#### Aufgaben und Übungen:
a - Worauf ist die Ich-Person im Text über die Schweizer Abstimmung als Schweizer Patriot stolz?
b - Gib aus dem Text über die Schweizer Abstimmung alles von "Ich bin europhil, ein" bis hin zu "EU entscheiden kann." wortgetreu wieder.
c - Führe den Text über die Schweizer Abstimmung im Anschluss an seinen letzten Satz weiter.

#### Ausgangstext:
--------

Ich bin europhil, ein Anhänger der Einigung Europas und Verteidiger der EU. Ich bin auch ein Schweizer Patriot, stolz auf den einzigen Staat der Welt, der den Letztentscheid über seine Politik seinen Bürgern anvertraut. Wie reagiert ein europhiler Schweizer Patriot auf das Ja vom Sonntag?
Ein Hoch der Schweiz!
Die Schweizer Stimmbürger - 56 Prozent von ihnen, aber das reicht und wird respektiert - haben aus ihren Schweizer Gefühlen heraus Ja oder Nein gestimmt. Ihr Entscheid hat aber, was wohl keinen von ihnen bewusst war, ganz Europa aufgeschreckt! Mit diesem 0,3-Prozent-Ja zu einer Begrenzung der Einwanderung auch aus der EU sind wir von einem Tag auf den anderen nicht nur zum Thema sondern, was wir noch weniger ahnten, zum Mitspieler in der Debatte über Europa geworden, welche in den nächsten Jahren über Sein oder Nichtsein der EU entscheiden kann.

--------

#### Datenauszug:
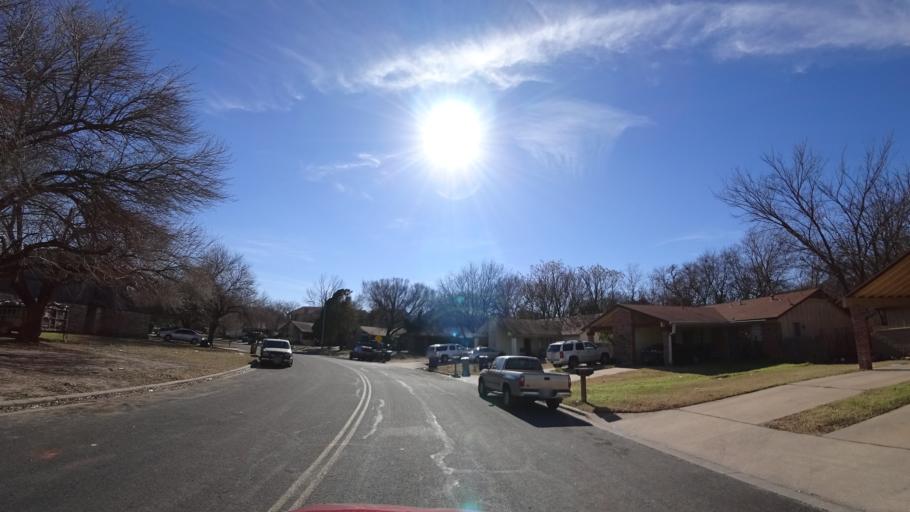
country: US
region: Texas
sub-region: Travis County
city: Wells Branch
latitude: 30.3820
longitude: -97.7112
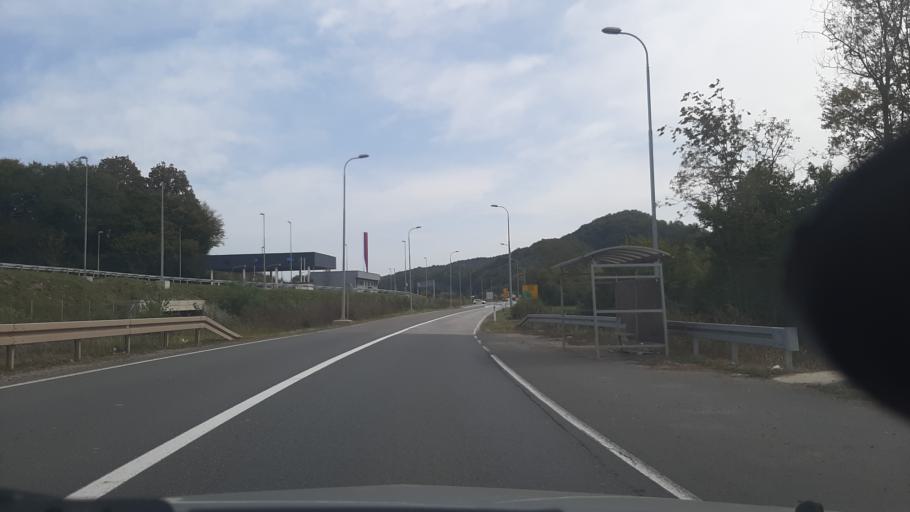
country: BA
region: Republika Srpska
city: Maglajani
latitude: 44.8705
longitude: 17.4024
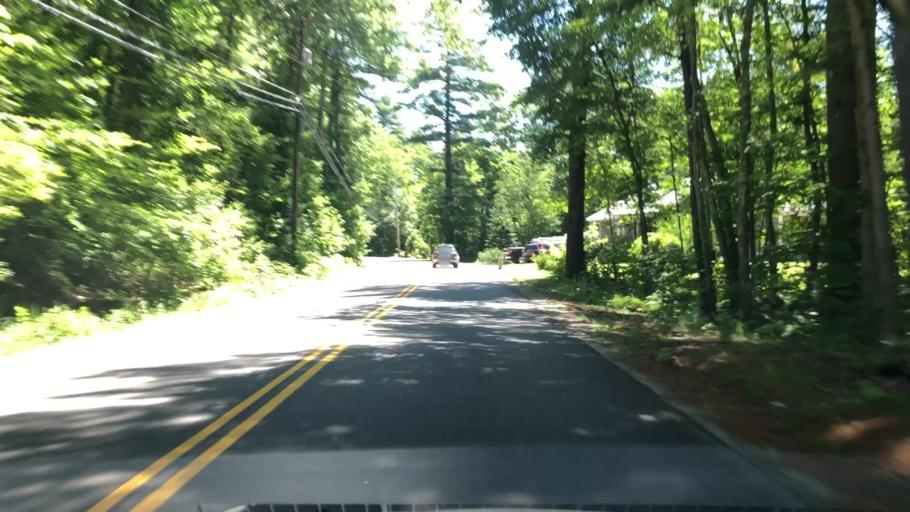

--------

#### Die Antworten:
a - Auf den einzigen Staat der Welt, der den Letztentscheid über seine Politik seinen Bürgern anvertraut.

b -
Ich bin europhil, ein Anhänger der Einigung Europas und Verteidiger der EU. Ich bin auch ein Schweizer Patriot, stolz auf den einzigen Staat der Welt, der den Letztentscheid über seine Politik seinen Bürgern anvertraut. Wie reagiert ein europhiler Schweizer Patriot auf das Ja vom Sonntag?
Ein Hoch der Schweiz!
Die Schweizer Stimmbürger - 56 Prozent von ihnen, aber das reicht und wird respektiert - haben aus ihren Schweizer Gefühlen heraus Ja oder Nein gestimmt. Ihr Entscheid hat aber, was wohl keinen von ihnen bewusst war, ganz Europa aufgeschreckt! Mit diesem 0,3-Prozent-Ja zu einer Begrenzung der Einwanderung auch aus der EU sind wir von einem Tag auf den anderen nicht nur zum Thema sondern, was wir noch weniger ahnten, zum Mitspieler in der Debatte über Europa geworden, welche in den nächsten Jahren über Sein oder Nichtsein der EU entscheiden kann.

c -
Ja? Ist es so schlimm? Vielleicht. Die in demokratischer Abstimmung entschiedene Pflicht der Schweiz zur Begrenzung der sonst überall in Europa geltenden Freizügigkeit reisst in der EU Gräben auf, welche sie in ein paar Jahren, wenn alles schlecht geht, auseinanderreissen können. Antieuropäische Parteien und Bewegungen weitherum, in England, Holland, Frankreich, Österreich, Bayern jubeln uns zu: Endlich wagt ein Volk, den Einmischungen der EU in unsere Länder zu widerstehen! Endlich traut sich jemand, die EU-Freizügigkeit und ihre unbegrenzte Einwanderung zu kritisieren und zu bremsen. Ein Hoch der Schweiz! Wir werden die Freizügigkeit in der EU so bekämpfen wie die Schweizer.
Diese Parteien werden angesichts der verbreiteten Anti-EU-Stimmung in der Wahl des Europäischen Parlaments im Mai grosse Fortschritte machen. Sie werden nicht eine Mehrheit erobern, aber alle traditionellen Parteien und Regierungen zur Anpassung an ihre anti-EU-Meinungen zwingen. Ein Hoch dem Land, welches seinem Volk erlaubt, Gefühle auszudrücken, welche Europas Führer negieren!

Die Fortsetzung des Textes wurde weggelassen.